**TEXTE DU DOCUMENT**
· · · · · · ·
• en rigolant dans la rigole

     A la boulangerie, on attend toujours sur le trottoir, pour peu qu'il y ait plus de deux personnes, c'est à dire dans la rigole puisque le trottoir est presque inexistant. C'est dire comme c'est petit, cette boulangerie !  et le boulanger qui l'a aménagée comme si c'était une grande ! Comme il le clame, c'est le pain qui est la vedette, pas ceux qui l'achètent. C'est pas un diplomate, ce boulanger. Faut dire qu'il n'en a rien à foutre de ce qu'on pense de lui. Son pain est bon donc ça se presse devant l'échoppe.




    Ce matin, il y avait une petite femme attendant dans l'entrée, moitié dedans-moitié dehors, habillée en baba cool syle maison de la culture plutôt que retour aux champs, et parlait beau et bien à la cliente devant moi, qui me tournait le dos. Elle lui murmurait très fort en baissant la tête comme si elle chuchotait : « Les femmes, faut pas leur faire confiance... Jamais. Moi, j'ai toujours vécue entourée d'hommes et croyez-moi, je ne l'ai pas regretté... ni eux non plus, remarquez... C'est pas ce que vous pouvez croire... des galipettes... » elle fit un grand mouvement souple du bras et de la main aux longs doigts manucurée rouge sang pour mieux expliciter les « galipettes ». Elle avait, soixante... soixante-dix... peut-être même quatre-vingt, sa peau était si parcheminée, visage, bras dénudés. Difficile de dire cependant car elle se tenait droite et souple à la fois, faut dire qu'elle était de petite taille et qu'elle n'avait pas envie de perdre des centimètres. Deux longues tresses très épaisses, très longues, très noires dont on pouvait penser qu'elles étaient ajoutées (peut-être les siennes dans une vie d'avant à moins qu'elles ne les aient achetés au cours de voyages exotiques, en Inde par ex, premiers fournisseurs de cheveux dans le monde) encadraient son visage puis sa poitrine largement décolletée mais où l'on ne pouvait voir la naissance des seins qui gonflaient pourtant corsage et boléro, sans doute des bonnets ampliforme pour le relief et c'est vrai que c'était joli à voir, mettait en valeur le gilet  brodé, le volanté mousseux du corsage.
· · · · · · ·
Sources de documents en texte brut
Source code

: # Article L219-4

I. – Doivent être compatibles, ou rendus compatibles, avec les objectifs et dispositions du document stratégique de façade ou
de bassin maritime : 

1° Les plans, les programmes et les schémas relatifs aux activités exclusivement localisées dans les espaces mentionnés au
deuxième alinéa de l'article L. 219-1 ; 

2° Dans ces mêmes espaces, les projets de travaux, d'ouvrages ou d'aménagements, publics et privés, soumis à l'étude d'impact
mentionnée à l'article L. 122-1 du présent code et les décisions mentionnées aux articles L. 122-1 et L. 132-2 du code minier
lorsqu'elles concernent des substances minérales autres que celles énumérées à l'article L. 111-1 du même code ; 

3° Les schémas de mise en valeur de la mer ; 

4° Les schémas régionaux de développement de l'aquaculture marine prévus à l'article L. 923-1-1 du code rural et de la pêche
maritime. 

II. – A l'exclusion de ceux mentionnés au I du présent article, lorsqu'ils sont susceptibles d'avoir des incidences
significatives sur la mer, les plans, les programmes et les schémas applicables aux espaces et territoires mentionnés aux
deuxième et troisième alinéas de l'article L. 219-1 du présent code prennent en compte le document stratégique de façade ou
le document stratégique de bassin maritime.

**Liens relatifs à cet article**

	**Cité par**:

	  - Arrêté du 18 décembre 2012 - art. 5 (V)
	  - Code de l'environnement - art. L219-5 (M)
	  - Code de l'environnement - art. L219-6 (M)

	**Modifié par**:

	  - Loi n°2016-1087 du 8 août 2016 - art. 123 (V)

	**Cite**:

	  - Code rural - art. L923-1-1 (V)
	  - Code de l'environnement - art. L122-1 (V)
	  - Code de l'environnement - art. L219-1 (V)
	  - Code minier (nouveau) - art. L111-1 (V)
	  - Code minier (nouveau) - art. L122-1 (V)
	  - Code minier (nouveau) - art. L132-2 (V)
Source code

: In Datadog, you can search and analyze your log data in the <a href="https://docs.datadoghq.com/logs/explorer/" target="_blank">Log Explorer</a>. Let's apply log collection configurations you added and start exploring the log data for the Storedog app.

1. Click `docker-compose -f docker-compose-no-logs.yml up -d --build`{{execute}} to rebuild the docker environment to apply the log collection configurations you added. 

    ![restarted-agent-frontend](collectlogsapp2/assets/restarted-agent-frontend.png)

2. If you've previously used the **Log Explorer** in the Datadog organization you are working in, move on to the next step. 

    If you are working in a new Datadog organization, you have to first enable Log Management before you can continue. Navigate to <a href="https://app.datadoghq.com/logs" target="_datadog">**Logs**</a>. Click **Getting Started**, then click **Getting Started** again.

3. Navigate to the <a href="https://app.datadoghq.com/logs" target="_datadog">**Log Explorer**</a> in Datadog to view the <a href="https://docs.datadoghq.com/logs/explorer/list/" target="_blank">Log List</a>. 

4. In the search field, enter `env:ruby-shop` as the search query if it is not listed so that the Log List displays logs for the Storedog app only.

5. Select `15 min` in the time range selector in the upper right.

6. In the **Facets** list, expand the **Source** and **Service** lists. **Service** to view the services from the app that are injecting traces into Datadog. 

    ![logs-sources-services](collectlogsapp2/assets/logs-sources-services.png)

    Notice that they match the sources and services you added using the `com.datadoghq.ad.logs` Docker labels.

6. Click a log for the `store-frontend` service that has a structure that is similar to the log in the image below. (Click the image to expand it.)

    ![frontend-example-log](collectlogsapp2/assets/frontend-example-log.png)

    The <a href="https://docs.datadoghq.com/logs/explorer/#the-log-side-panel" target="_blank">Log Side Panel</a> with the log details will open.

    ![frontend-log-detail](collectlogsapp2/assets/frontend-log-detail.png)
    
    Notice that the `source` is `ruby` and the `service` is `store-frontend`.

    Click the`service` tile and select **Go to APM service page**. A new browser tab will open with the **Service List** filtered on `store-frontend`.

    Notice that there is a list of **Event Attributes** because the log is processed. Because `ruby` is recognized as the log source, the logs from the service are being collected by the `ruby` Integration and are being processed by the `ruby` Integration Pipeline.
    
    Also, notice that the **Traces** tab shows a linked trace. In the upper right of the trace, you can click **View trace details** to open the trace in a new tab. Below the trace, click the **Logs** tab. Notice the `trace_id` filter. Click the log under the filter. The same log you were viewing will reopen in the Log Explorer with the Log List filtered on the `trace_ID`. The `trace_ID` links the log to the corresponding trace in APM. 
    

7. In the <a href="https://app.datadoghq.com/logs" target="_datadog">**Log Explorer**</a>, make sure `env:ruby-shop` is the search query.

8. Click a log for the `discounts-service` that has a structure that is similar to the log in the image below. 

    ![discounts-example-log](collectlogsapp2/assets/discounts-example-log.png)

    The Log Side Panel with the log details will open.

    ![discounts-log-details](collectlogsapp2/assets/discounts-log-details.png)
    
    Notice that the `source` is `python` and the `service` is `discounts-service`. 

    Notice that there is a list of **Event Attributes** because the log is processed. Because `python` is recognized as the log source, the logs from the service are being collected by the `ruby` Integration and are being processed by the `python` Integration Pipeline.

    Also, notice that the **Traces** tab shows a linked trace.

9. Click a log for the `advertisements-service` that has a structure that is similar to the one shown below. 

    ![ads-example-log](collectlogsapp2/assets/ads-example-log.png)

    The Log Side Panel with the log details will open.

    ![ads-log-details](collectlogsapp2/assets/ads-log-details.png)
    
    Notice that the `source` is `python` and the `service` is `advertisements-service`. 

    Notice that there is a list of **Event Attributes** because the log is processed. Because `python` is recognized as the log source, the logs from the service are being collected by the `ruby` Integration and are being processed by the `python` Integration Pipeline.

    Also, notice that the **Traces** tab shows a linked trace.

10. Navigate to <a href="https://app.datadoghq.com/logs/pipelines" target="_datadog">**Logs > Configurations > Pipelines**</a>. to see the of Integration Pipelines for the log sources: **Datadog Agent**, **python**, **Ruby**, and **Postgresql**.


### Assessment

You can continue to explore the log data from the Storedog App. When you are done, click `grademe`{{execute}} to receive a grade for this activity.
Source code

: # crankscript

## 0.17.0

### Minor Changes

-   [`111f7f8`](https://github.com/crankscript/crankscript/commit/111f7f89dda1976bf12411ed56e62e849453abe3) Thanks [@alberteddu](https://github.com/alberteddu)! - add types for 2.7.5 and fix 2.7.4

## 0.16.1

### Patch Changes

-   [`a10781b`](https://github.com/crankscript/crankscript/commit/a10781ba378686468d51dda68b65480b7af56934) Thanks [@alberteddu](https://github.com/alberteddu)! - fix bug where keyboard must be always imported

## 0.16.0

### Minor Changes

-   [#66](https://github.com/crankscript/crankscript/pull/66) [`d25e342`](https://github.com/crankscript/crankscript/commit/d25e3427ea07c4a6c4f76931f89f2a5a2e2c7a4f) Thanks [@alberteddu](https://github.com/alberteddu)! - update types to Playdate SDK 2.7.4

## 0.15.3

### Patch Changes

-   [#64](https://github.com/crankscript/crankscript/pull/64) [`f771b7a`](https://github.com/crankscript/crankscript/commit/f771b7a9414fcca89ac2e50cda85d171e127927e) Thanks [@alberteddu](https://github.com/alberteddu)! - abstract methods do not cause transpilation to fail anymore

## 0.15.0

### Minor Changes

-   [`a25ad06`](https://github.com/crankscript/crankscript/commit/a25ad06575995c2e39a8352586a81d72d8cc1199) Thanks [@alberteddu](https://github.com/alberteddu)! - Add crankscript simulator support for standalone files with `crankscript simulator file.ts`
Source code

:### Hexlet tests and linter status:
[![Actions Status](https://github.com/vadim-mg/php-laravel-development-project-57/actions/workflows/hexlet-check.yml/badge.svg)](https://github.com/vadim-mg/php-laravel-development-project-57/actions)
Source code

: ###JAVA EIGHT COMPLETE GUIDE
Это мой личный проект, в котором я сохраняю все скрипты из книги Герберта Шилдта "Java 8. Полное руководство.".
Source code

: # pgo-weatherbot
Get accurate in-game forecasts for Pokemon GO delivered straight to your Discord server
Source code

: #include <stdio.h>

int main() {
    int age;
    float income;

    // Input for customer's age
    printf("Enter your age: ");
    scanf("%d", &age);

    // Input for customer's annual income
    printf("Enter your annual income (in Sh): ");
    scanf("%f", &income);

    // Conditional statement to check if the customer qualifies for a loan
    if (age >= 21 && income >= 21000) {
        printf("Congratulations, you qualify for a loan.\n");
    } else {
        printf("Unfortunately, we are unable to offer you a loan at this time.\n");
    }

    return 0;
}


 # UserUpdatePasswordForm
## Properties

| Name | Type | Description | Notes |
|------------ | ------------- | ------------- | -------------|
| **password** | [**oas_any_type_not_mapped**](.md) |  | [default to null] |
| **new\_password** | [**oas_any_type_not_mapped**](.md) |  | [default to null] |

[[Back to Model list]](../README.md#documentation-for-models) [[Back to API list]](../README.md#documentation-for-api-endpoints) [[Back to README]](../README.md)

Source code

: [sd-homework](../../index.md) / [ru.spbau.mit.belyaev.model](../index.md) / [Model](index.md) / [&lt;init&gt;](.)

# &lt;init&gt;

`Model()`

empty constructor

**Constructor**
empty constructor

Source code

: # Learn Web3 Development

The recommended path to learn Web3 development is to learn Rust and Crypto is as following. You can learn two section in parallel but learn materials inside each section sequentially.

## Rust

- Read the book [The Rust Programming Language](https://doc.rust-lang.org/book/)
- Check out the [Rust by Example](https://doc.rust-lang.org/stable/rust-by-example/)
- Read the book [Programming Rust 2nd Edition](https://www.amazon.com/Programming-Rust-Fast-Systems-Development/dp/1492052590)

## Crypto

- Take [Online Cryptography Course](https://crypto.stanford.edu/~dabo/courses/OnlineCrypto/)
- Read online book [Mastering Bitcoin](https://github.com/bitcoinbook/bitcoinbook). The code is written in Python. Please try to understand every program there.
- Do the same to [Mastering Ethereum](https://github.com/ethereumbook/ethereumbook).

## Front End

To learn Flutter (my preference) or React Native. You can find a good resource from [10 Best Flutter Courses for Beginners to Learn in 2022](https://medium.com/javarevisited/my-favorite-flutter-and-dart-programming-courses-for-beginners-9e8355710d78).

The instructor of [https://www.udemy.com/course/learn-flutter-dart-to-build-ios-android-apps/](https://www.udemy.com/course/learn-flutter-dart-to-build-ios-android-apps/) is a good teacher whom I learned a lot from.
· · · · · · ·
**CONSIGNES DE L'EXERCICE**
1. Répondez brièvement à ces questions sur le texte sur la boulangerie.
(a) Où attend-on lorsqu'il y a plus de deux personnes à la boulangerie ?
(b) Selon le boulanger, qu'est-ce qui est la vedette ?
(c) De quelle couleur sont les deux longues tresses de la petite femme ?
2. Recopiez le passage du texte sur la boulangerie en commençant à « A la boulangerie, on » et en terminant à « presse devant l'échoppe. ».
Les enregistrements forment un matériau indépendant du texte sur la boulangerie.

**RÉSULTATS DANS L'ORDRE**
1.
(a) Sur le trottoir, c'est-à-dire dans la rigole.
(b) Le pain.
(c) Très noires.

2.
A la boulangerie, on attend toujours sur le trottoir, pour peu qu'il y ait plus de deux personnes, c'est à dire dans la rigole puisque le trottoir est presque inexistant. C'est dire comme c'est petit, cette boulangerie !  et le boulanger qui l'a aménagée comme si c'était une grande ! Comme il le clame, c'est le pain qui est la vedette, pas ceux qui l'achètent. C'est pas un diplomate, ce boulanger. Faut dire qu'il n'en a rien à foutre de ce qu'on pense de lui. Son pain est bon donc ça se presse devant l'échoppe.